Here's what Gates said at Microsoft's CEO summit.
"Another new phenomenon that connects into this is one that started outside of the business space, more in the corporate or technical enthusiast space, a thing called blogging. And a standard around that that notifies you that something has changed called RSS.
This is a very interesting thing, because whenever you want to send e-mail you always have to sit there and think who do I copy on this. There might be people who might be interested in it or might feel like if it gets forwarded to them they'll wonder why I didn't put their name on it. But, then again, I don't want to interrupt them or make them think this is some deeply profound thing that I'm saying, but they might want to know. And so, you have a tough time deciding how broadly to send it out.
Then again, if you just put information on a Web site, then people don't know to come visit that Web site, and it's very painful to keep visiting somebody's Web site and it never changes.

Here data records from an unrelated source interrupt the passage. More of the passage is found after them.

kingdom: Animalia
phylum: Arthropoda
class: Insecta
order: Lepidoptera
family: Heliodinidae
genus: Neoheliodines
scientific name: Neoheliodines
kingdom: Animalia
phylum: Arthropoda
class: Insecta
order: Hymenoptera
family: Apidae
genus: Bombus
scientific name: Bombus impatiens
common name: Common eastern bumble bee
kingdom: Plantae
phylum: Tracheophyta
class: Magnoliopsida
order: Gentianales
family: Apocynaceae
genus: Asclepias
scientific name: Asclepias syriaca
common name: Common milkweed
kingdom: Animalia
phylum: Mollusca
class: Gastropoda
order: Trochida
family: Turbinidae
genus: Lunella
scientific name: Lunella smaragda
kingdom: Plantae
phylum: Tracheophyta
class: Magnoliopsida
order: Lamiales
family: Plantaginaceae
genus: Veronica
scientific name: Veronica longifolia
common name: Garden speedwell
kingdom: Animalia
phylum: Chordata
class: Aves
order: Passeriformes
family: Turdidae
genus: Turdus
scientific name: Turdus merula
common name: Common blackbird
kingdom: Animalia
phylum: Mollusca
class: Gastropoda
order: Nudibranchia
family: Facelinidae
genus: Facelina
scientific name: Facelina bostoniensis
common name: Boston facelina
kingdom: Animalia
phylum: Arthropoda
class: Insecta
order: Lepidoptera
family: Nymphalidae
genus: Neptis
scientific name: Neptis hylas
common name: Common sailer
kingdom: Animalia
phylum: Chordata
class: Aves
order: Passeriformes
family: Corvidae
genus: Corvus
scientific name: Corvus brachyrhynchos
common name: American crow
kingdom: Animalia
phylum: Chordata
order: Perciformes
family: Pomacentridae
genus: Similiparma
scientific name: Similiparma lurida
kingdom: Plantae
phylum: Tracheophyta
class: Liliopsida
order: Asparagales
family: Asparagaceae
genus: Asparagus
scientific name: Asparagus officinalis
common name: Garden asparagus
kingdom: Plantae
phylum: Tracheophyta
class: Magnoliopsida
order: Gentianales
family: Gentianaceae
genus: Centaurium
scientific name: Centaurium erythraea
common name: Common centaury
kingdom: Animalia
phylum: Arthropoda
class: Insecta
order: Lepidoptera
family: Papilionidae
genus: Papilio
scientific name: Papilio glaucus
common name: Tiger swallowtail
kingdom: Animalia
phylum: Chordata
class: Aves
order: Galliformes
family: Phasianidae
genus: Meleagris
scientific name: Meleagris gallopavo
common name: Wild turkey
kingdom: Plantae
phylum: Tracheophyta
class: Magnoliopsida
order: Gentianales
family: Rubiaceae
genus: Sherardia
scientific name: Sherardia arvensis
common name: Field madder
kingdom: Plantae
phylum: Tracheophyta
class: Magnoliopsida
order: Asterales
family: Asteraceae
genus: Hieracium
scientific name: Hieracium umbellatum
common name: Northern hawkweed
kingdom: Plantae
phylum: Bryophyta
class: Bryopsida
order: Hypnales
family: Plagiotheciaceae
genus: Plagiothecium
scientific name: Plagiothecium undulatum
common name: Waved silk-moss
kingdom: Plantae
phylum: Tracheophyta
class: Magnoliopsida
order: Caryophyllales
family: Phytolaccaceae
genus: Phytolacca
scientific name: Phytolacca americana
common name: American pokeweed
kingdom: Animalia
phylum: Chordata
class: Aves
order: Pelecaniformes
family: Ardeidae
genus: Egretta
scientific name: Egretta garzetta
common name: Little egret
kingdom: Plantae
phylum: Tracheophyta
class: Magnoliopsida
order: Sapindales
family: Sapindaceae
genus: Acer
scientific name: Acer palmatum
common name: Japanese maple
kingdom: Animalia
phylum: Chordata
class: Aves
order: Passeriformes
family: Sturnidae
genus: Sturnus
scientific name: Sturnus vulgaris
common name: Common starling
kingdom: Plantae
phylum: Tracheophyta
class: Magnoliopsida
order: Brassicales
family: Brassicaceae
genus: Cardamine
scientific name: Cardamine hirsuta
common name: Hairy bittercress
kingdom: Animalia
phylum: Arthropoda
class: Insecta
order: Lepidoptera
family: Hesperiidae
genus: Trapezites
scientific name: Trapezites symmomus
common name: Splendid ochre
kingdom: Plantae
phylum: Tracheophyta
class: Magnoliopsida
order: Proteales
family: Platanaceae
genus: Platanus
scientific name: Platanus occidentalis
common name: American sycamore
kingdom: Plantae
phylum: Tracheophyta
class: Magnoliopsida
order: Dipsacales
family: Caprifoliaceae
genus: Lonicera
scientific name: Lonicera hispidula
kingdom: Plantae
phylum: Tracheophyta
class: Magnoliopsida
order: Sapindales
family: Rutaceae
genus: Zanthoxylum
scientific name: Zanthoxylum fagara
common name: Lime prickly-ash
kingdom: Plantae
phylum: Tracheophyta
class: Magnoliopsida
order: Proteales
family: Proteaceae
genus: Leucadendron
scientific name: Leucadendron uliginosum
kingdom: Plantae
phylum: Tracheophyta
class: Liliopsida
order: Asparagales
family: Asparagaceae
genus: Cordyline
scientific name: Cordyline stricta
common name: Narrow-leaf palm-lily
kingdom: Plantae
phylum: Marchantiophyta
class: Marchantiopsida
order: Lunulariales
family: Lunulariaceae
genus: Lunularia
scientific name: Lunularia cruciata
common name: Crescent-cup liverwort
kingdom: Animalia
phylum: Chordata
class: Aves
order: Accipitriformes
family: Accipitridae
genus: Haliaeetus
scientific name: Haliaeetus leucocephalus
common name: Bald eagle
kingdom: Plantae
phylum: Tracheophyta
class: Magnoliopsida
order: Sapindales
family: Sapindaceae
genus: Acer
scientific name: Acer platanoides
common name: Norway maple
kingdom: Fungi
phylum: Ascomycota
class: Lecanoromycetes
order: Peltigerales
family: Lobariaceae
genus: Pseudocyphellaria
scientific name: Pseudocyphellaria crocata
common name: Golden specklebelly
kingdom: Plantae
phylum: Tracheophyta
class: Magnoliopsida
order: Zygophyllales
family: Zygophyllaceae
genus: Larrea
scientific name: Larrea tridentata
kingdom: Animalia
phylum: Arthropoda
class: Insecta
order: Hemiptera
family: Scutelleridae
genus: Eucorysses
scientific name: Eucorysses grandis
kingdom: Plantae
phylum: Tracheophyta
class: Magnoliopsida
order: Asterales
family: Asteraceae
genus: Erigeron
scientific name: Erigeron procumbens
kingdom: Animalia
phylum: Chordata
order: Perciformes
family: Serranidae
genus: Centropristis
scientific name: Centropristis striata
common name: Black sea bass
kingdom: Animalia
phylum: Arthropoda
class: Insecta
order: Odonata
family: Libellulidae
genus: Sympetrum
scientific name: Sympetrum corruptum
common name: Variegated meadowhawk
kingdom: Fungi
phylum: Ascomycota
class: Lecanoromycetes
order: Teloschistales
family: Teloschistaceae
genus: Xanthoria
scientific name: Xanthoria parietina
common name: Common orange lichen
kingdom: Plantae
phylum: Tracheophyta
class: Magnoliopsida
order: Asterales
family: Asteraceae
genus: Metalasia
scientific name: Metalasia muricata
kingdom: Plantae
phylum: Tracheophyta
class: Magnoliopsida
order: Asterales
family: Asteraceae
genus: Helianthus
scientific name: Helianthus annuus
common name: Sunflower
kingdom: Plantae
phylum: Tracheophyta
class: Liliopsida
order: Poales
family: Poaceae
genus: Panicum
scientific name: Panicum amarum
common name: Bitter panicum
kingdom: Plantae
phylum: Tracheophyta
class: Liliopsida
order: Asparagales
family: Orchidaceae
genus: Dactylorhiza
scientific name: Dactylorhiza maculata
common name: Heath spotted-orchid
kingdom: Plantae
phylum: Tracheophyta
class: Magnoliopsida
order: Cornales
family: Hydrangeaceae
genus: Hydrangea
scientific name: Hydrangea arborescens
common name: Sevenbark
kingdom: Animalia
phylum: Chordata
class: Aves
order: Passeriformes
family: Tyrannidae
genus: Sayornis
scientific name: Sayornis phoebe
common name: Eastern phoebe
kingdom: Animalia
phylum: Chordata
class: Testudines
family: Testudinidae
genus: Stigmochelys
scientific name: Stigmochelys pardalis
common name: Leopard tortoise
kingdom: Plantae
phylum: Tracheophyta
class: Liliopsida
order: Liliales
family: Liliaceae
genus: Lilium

It's very typical that a lot of the Web sites you go to that are personal in nature just eventually go completely stale and you waste time looking at it.
And so, what blogging and these notifications are about is that you make it very easy to write something that you can think of, like an e-mail, but it goes up onto a Web site. And then people who care about that get a little notification. And so, for example, if you care about dozens of people whenever they write about a certain topic, you can have that notification come into your Inbox and it will be in a different folder and so only when you're interested in browsing about that topic do you go in and follow those, and it doesn't interfere with your normal Inbox.
And so if I do a trip report, say, and put that in a blog format, then all the employees at Microsoft who really want to look at that and who have keywords that connect to it or even people outside, they can find the information.
And so, getting away from the drawbacks of e-mail -- that it's too imposing -- and yet the drawbacks of the Web site -- that you don't know if there's something new and interesting there -- this is about solving that.
The ultimate idea is that you should get the information you want when you want it, and we're progressively getting better and better at that by watching your behavior, ranking things in different ways."
And here's what Gates' meant...
"Blogging is interesting for the problems it solves, but it's not easy for us to control, so we'd rather find a way to subvert it somehow. RSS is also interesting. Not as interesting as SOAP, mind you, because SOAP is our bitch, but we're hopeful that we can find ways to make RSS our bitch too... probably by using our software to generate invalid RSS. Oh, and we won't mention ATOM because Google likes it... and, therefore, we do not.
We've got spyware installed on your computers and will use that information to deliver solutions that attempt to fulfill the basic needs of bloggers everywhere, while still being uniquely evil, buggy, and proprietary in nature."
That said, I'd like to send out a big F.U. to Ev Williams, whose new tack is saying that ATOM and RSS are the same thing.
Except, of course, that they're also incompatible. Three years from now, I bet you that Microsoft is saying the same thing about their RSS too.